Sortie

MC Solaar - Paradisiaque

Ne refaisons pas l’histoire à l’heure d’évoquer Paradisiaque, même si en 2017 MC Solaar a ressorti un disque qui aura eu un mérite : permettre d’enfin différencier les nostalgiques des déclinologues. Car quand les premiers sont restés circonspects face à son retour, les seconds ont accueilli Claude MC comme celui qui révélerait au grand jour que le rap aurait (soit disant) touché le fond. La vérité, c’est qu’en 1997, même si Laar-so restait l’une des personnalités préférées des Français, il commençait déjà à fatiguer un rap qui mutait. Pourtant Paradisiaque voyait Solaar changer son fusil d’épaule en termes d’instrumentaux. Exit la native tongue de Jimmy Jay, place au son west coast signé par ceux qui formeront bientôt le frenchtouchien duo Cassius. Le problème, c’est que l’ensemble a sonné tel une version lofi et emberlificotée d’un Première Consultation, l’un des séismes de 1996. Bon ici, évidemment, Claude M’Barali ne singe personne dans son écriture.

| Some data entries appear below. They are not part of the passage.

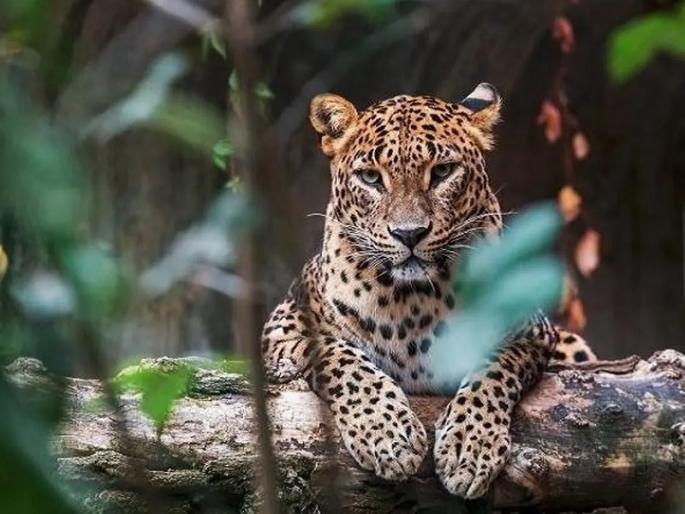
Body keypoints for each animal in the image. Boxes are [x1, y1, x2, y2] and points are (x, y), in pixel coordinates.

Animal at [261, 83, 595, 499]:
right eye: (371, 178)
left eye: (442, 172)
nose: (409, 234)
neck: (412, 300)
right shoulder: (284, 324)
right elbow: (341, 358)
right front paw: (388, 435)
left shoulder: (531, 331)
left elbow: (493, 370)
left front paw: (469, 448)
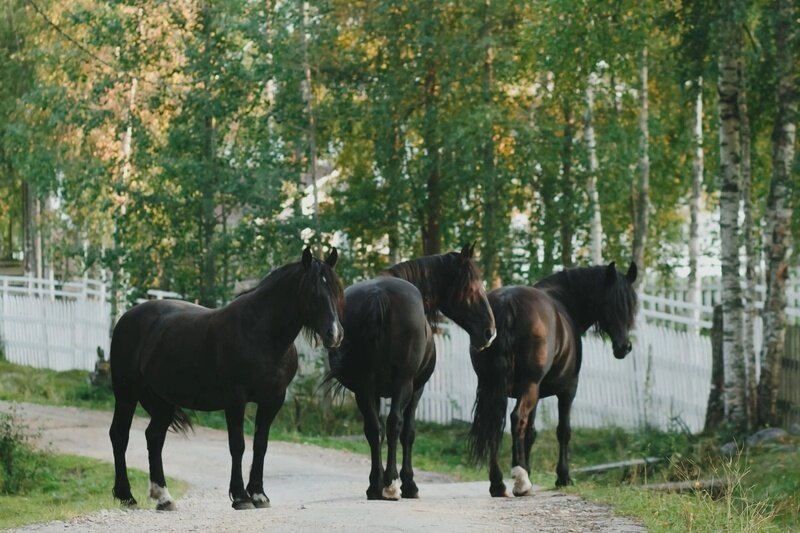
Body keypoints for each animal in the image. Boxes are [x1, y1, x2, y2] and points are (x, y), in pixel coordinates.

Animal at [108, 247, 344, 510]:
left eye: (337, 289)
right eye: (313, 292)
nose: (334, 334)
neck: (261, 334)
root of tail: (127, 317)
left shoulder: (273, 400)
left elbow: (260, 444)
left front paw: (259, 494)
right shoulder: (235, 399)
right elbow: (237, 445)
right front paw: (240, 496)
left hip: (161, 401)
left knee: (154, 438)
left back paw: (163, 497)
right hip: (126, 394)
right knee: (120, 436)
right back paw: (127, 496)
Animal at [324, 243, 494, 500]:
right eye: (472, 286)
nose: (489, 332)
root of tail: (378, 296)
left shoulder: (371, 390)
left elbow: (376, 431)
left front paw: (378, 481)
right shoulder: (416, 389)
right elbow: (407, 432)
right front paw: (408, 482)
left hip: (363, 387)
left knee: (374, 428)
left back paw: (376, 486)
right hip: (402, 384)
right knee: (395, 424)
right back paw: (391, 483)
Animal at [468, 260, 636, 494]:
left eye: (631, 305)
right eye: (613, 304)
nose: (624, 347)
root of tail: (507, 303)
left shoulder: (534, 394)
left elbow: (530, 433)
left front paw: (526, 467)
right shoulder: (567, 390)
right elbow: (563, 431)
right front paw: (563, 476)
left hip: (493, 387)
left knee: (494, 424)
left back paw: (498, 483)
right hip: (529, 385)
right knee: (516, 419)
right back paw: (521, 482)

Ce qui ne l’empêche pas d’être à plusieurs reprises une caricature de lui-même. Tentant de revisiter son œuvre, s’auto-citant par procuration, emmêlant ses traits d’esprit d’allitérations et d’un vocabulaire naïf à l’excès, il fait ici tout ce que les auditeurs de rap français commencent à lui reprocher. Solaar surjouerait son adoubement par l’académie française et ignorerait la récupération dont il serait l’objet. Au point que tout tiendrait peut-être finalement en une phase de l’indolent et insolent Doc Gynéco justement, qui avait clamé : « classez-moi dans la variet’. » Cela lui avait fait office de gilet pare-balles tout en reléguant l’auteur de Qui sème le vent… et Prose Combat au rang d’inoffensif poète. Solaar, lui, prétendra – à raison – continuer à faire du rap, pour ne pas dire du Solaar. Et même si son parcours était (et est encore) nettement plus fourni (et noble) que celui du Docteur, ce ne sera jamais l’avis du rap français version 1997 qui commencera à lui tourner le dos dans son discours officiel. Avant d’en faire parfois une figure incantatoire vingt ans plus tard. Paradisiaque, ou les limites de l’auto-incarnation.